TASK INSTRUCTIONS: Rewrite the source text of every entry, replacing each occurrence of "gift certificate" with "store credit" and leaving everything else unchanged.

RECORDS PROVIDED:
##########
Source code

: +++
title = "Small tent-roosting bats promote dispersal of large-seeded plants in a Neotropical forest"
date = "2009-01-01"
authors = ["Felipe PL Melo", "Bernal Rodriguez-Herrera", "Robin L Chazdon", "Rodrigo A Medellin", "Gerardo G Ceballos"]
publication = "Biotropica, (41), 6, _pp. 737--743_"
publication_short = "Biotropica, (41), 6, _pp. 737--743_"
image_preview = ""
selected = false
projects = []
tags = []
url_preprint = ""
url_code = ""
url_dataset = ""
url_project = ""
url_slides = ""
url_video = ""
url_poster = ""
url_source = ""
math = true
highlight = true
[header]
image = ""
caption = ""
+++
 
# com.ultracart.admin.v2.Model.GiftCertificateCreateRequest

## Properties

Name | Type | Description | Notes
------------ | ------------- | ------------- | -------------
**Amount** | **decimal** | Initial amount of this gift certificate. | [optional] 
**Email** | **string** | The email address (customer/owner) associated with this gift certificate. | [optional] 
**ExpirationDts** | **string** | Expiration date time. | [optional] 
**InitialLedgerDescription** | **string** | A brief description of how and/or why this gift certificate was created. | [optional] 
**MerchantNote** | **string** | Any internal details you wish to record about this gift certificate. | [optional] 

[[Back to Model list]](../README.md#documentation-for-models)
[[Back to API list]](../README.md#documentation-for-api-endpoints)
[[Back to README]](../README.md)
##########
RESPONSE FOR THIS EXERCISE:
Source code

: +++
title = "Small tent-roosting bats promote dispersal of large-seeded plants in a Neotropical forest"
date = "2009-01-01"
authors = ["Felipe PL Melo", "Bernal Rodriguez-Herrera", "Robin L Chazdon", "Rodrigo A Medellin", "Gerardo G Ceballos"]
publication = "Biotropica, (41), 6, _pp. 737--743_"
publication_short = "Biotropica, (41), 6, _pp. 737--743_"
image_preview = ""
selected = false
projects = []
tags = []
url_preprint = ""
url_code = ""
url_dataset = ""
url_project = ""
url_slides = ""
url_video = ""
url_poster = ""
url_source = ""
math = true
highlight = true
[header]
image = ""
caption = ""
+++
 
# com.ultracart.admin.v2.Model.GiftCertificateCreateRequest

## Properties

Name | Type | Description | Notes
------------ | ------------- | ------------- | -------------
**Amount** | **decimal** | Initial amount of this store credit. | [optional] 
**Email** | **string** | The email address (customer/owner) associated with this store credit. | [optional] 
**ExpirationDts** | **string** | Expiration date time. | [optional] 
**InitialLedgerDescription** | **string** | A brief description of how and/or why this store credit was created. | [optional] 
**MerchantNote** | **string** | Any internal details you wish to record about this store credit. | [optional] 

[[Back to Model list]](../README.md#documentation-for-models)
[[Back to API list]](../README.md#documentation-for-api-endpoints)
[[Back to README]](../README.md)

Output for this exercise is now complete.